Teams should be encouraged to share the wealth. Insights discovered by one member are critical mental building blocks for the rest of the team.

Unfortunately, insights are usually scattered. They might live in an email, the dark recesses of a CRM, or the mind of your lead designer. This doesn’t work well. You really should figure out a way to get your collective intelligence organized.

If you’re a Slack team, you could create a #insights channel with a few simple rules:

Whenever anyone discovers an interesting tidbit about a customer, they take a minute to add it to #insights.

Each insight should be distilled down to one to two sentences max.

Context will often be necessary. Don’t copy and paste an email into the stream. The noise makes the stream hard to scan. Instead, just link to the source.

If you see an insight that you agree with, add an emoji to show support.

2. Establish A Customer Advisory Board

Traditional advisory boards are great for networking, fundraising and calibrating the strategic compass. Once a course has been set, you’ve got to rely on your team and customers to figure things out. Starting a CAB is a great way to invite your most valued customers to be active collaborators.

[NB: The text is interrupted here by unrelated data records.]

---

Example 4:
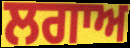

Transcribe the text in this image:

ਲਗਾਅ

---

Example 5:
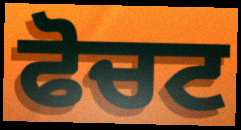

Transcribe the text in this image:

ਫੋਚਟ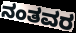
ನಂತವರ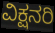
ವಿಕ್ಷನರಿ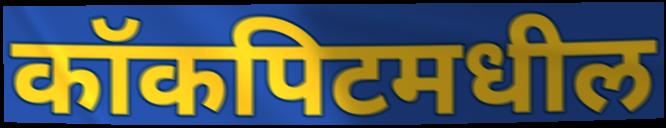
कॉकपिटमधीलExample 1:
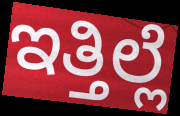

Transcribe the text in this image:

ಇತ್ತಿಲ್ಲೆ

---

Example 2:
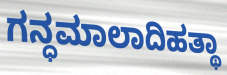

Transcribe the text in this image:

ಗನ್ಧಮಾಲಾದಿಹತ್ಥಾ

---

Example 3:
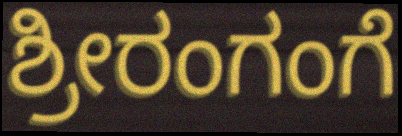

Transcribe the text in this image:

ಶ್ರೀರಂಗಂಗೆ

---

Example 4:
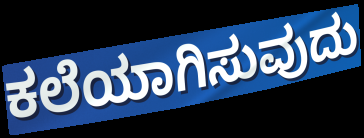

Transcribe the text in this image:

ಕಲೆಯಾಗಿಸುವುದು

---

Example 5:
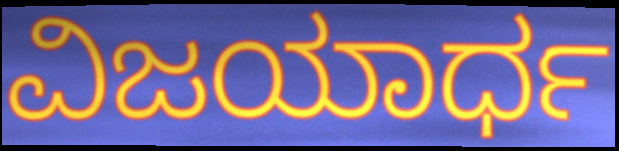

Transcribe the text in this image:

ವಿಜಯಾರ್ಧ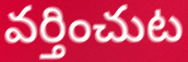
వర్తించుటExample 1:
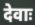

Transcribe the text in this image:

देवाः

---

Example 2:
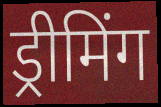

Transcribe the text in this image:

ड्रीमिंग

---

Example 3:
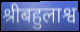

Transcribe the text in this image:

श्रीबहुलाश्व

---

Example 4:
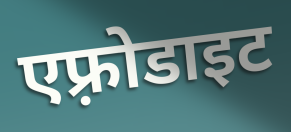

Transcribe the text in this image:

एफ़्रोडाइट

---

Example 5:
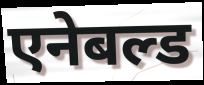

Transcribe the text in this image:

एनेबल्ड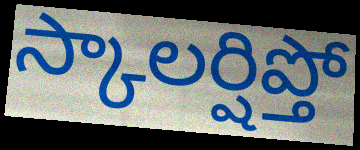
స్కాలర్షిప్తోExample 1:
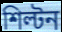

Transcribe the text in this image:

শিল্টন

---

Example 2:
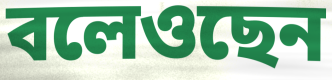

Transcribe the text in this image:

বলেওছেন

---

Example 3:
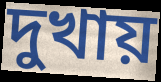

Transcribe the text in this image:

দুখায়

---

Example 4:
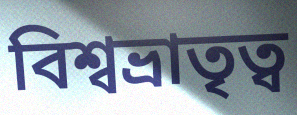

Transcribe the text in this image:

বিশ্বভ্রাতৃত্ব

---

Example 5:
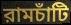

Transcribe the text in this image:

রামচাঁটি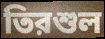
তিরশুল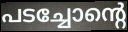
പടച്ചോന്റെ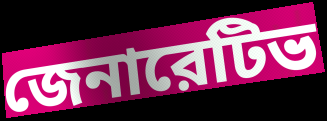
জেনারেটিভ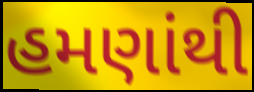
હમણાંથી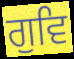
ਗੁਵਿ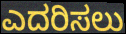
ಎದರಿಸಲುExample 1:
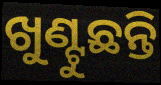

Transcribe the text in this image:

ଖୁଣ୍ଟୁଛନ୍ତି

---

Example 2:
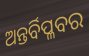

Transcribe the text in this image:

ଅନ୍ତର୍ବିପ୍ଳବର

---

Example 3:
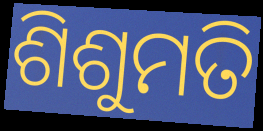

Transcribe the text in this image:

ଶିଶୁମତି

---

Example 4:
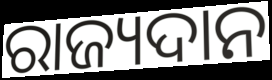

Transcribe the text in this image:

ରାଜ୍ୟଦାନ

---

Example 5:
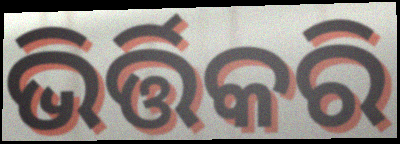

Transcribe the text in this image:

ଭିର୍ତ୍ତିକରି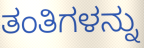
ತಂತಿಗಳನ್ನುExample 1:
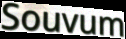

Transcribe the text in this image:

Souvum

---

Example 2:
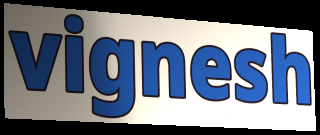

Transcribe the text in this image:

vignesh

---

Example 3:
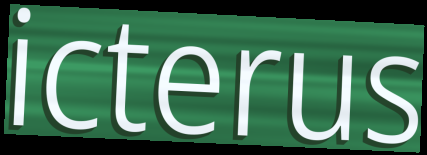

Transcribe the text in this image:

icterus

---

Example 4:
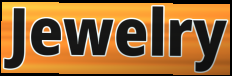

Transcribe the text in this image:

Jewelry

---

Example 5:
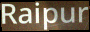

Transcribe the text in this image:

RaipurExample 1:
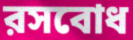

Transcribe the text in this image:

রসবোধ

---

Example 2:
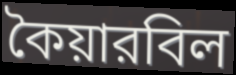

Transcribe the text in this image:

কৈয়ারবিল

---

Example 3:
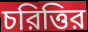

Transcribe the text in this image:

চরিত্তির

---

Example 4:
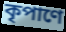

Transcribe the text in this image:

কৃপাণে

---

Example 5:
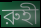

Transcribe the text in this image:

রুহীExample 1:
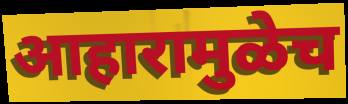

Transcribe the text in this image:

आहारामुळेच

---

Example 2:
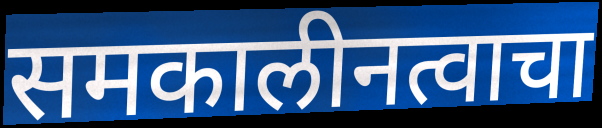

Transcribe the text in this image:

समकालीनत्वाचा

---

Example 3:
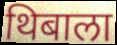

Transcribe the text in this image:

थिबाला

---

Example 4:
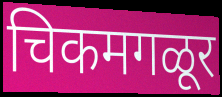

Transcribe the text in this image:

चिकमगळूर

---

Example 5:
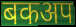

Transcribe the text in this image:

बकअप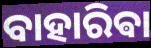
ବାହାରିଵାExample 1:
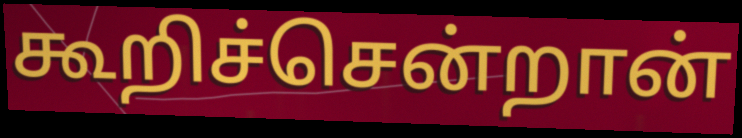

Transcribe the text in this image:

கூறிச்சென்றான்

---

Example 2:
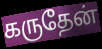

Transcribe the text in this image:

கருதேன்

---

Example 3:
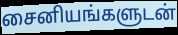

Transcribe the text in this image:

சைனியங்களுடன்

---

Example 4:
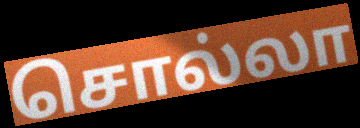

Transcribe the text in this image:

சொல்லா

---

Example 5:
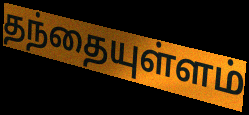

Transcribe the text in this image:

தந்தையுள்ளம்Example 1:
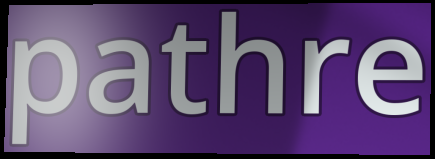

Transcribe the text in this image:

pathre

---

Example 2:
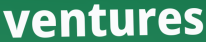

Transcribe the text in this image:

ventures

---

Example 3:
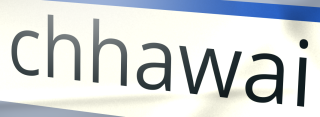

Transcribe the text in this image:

chhawai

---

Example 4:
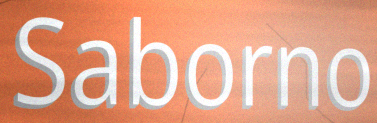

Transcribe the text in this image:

Saborno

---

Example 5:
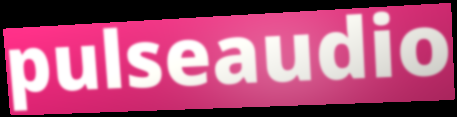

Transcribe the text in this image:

pulseaudio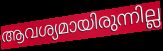
ആവശ്യമായിരുന്നില്ല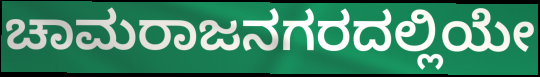
ಚಾಮರಾಜನಗರದಲ್ಲಿಯೇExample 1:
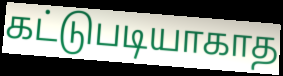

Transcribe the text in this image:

கட்டுபடியாகாத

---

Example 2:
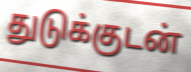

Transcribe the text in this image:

துடுக்குடன்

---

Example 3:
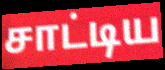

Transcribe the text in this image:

சாட்டிய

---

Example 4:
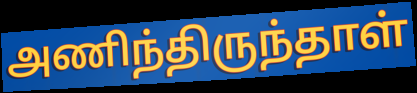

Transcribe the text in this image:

அணிந்திருந்தாள்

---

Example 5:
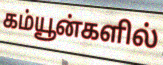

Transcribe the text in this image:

கம்யூன்களில்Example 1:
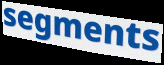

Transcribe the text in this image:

segments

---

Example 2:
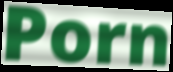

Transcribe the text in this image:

Porn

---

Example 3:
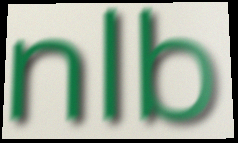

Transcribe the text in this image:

nlb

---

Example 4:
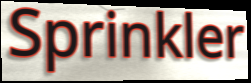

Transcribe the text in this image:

Sprinkler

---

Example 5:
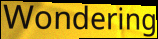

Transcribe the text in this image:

Wondering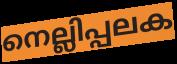
നെല്ലിപ്പലക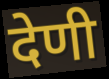
देणी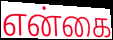
என்கைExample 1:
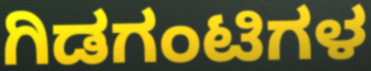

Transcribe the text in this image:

ಗಿಡಗಂಟಿಗಳ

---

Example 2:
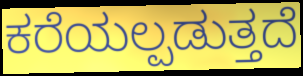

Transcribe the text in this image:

ಕರೆಯಲ್ಪಡುತ್ತದೆ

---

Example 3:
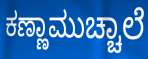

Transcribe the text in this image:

ಕಣ್ಣಾಮುಚ್ಚಾಲೆ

Your product teams, including engineers, should be adequately represented at the customer advisory board. It’s a great way to get everyone in a room together. Eventually, things will progress and you’ll likely want more customer face time. Try inviting CAB members to take a more active role in your product teams. Even if it’s only an hour of their time per week. They’ll get more value from your product, and your team will have a real-life persona for which to build.

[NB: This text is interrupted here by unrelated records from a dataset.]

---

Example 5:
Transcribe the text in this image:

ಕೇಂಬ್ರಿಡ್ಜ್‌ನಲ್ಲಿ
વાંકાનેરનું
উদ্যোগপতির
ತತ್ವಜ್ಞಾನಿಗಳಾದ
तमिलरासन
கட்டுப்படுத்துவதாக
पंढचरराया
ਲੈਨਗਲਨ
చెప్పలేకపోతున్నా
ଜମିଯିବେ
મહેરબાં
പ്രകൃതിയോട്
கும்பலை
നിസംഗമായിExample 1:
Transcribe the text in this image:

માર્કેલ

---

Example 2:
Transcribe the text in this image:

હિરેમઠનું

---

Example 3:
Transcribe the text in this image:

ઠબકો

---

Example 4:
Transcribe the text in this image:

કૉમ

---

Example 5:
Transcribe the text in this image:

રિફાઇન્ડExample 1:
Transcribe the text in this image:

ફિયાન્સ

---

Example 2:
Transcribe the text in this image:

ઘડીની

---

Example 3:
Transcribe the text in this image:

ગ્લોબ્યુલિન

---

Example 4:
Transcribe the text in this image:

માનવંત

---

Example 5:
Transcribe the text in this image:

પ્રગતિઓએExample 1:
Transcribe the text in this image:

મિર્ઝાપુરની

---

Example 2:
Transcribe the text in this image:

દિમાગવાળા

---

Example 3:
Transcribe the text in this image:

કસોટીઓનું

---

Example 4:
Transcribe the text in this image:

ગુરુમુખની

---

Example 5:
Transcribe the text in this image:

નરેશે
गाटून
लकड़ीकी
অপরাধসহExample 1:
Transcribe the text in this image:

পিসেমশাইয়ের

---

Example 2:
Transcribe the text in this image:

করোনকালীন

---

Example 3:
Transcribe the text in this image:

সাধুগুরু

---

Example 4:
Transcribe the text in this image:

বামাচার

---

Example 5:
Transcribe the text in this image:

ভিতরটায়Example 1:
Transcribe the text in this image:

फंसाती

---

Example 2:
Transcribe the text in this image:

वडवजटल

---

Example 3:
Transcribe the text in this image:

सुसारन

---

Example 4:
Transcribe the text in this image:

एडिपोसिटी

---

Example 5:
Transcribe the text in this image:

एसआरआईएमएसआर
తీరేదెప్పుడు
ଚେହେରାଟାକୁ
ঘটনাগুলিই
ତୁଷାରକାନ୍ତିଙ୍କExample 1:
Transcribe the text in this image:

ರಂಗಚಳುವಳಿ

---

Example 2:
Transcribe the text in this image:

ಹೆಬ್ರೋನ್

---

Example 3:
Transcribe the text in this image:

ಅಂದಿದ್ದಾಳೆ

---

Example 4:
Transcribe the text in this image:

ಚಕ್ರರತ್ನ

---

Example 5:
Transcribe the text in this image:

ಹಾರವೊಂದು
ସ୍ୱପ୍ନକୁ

3. Cultivate Better Analytics

KPIs are often used to distill the success or failure of your product down to a single number reported monthly. The result is a number that is easy to measure but hard to understand.

Your team deserves the backstory. Get creative and try graphing your KPI with overlaying relevant events. You should be able to point to a product launch two months ago and show your team the impact. The richer the story, the greater the boost in understanding and empathy.

If possible, try opening up your data internally to encourage your team to discover and share their own stories. This might require filtering or anonymizing sensitive data. Work with your data protection officer to ensure General Data Protection Regulation compliance.

Being customer-centric doesn’t mean that customers are always right. Sometimes they don’t know what they want. Other times, they’ll ask for things that don’t fit into the product. That’s all part of the fun. Give engineers a seat at the table next to the planners, builders and supporters. Then work together to figure things out.